**Data supplied:**
# # #

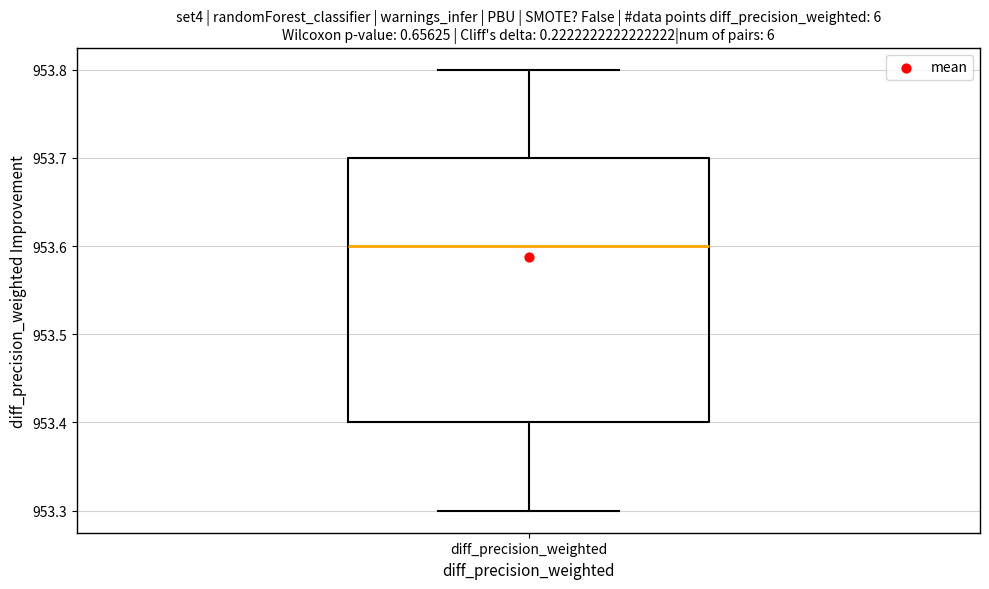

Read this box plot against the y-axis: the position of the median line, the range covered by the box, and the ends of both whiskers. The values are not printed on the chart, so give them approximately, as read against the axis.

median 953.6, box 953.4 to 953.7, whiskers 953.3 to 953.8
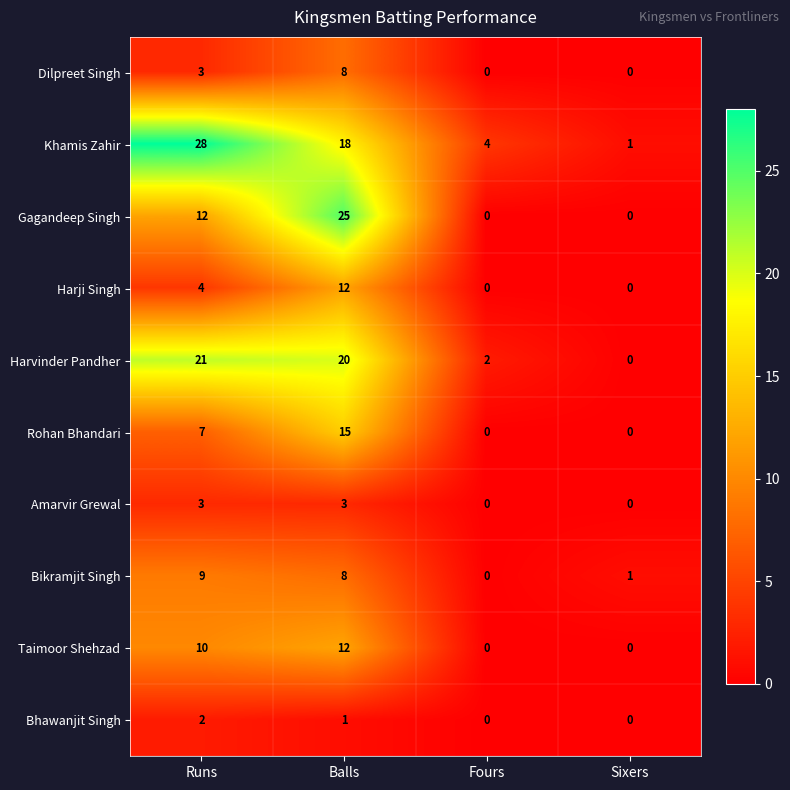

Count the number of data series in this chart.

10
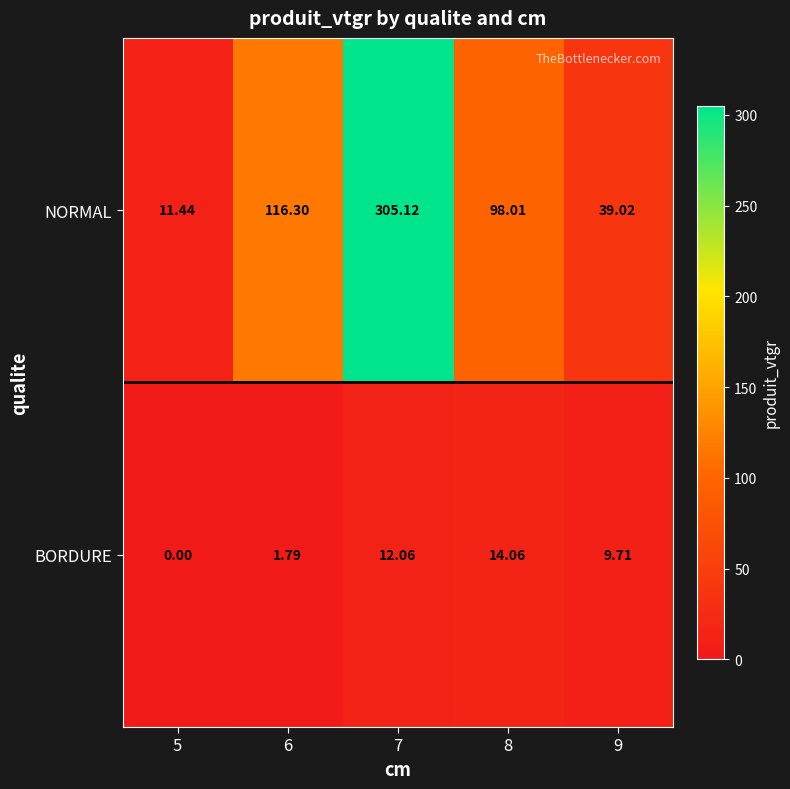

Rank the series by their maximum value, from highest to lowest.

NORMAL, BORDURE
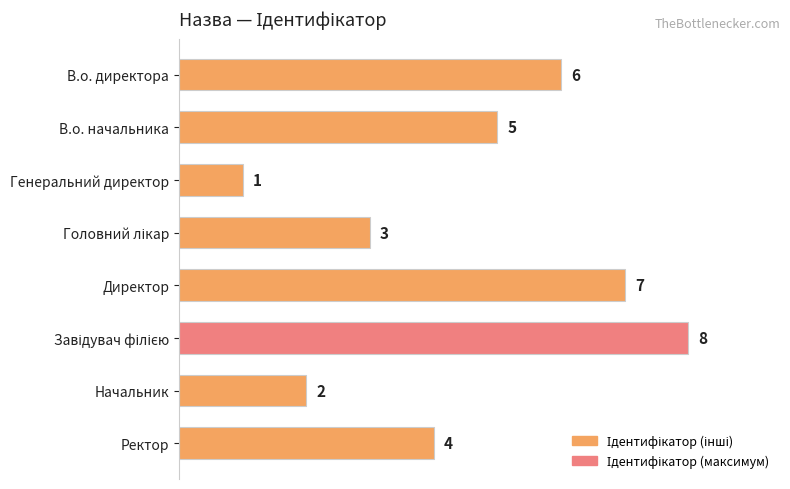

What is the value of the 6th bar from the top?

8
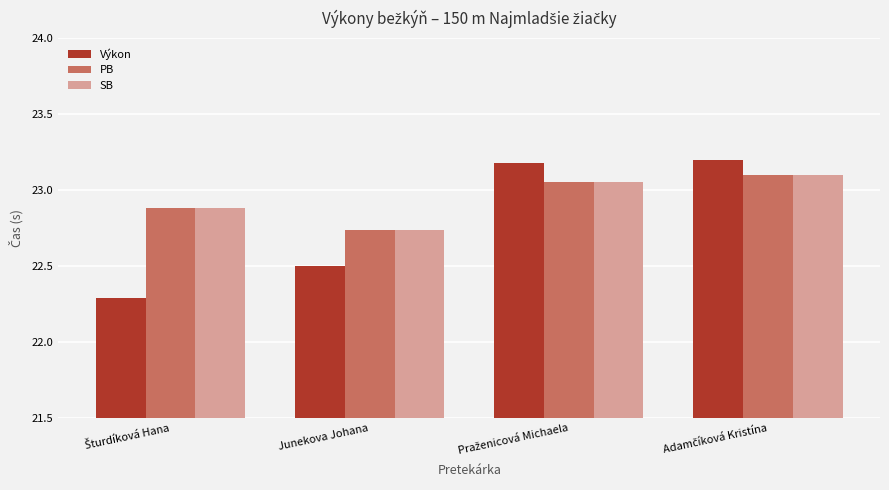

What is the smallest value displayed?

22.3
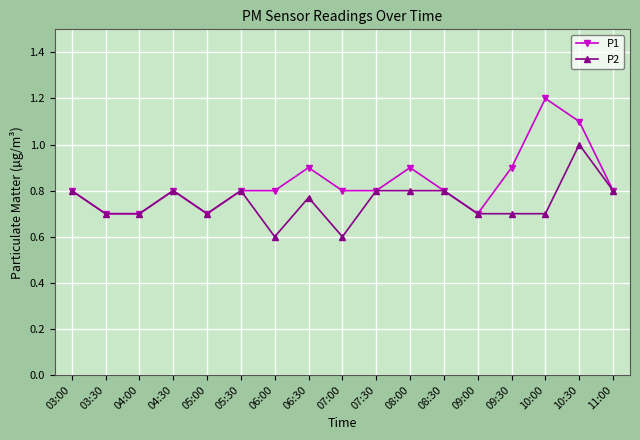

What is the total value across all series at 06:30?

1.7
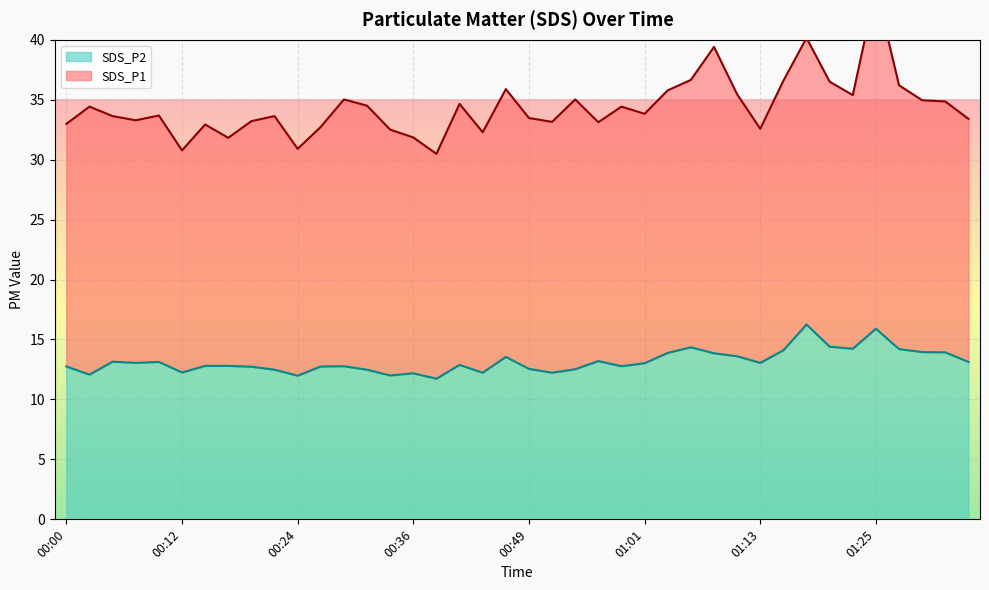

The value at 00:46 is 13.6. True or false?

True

# # #

**About this exercise:** Pick out every line in the rows above that contains the string "values". Matching is case-sensitive.

**Exercise output:**
Read this box plot against the y-axis: the position of the median line, the range covered by the box, and the ends of both whiskers. The values are not printed on the chart, so give them approximately, as read against the axis.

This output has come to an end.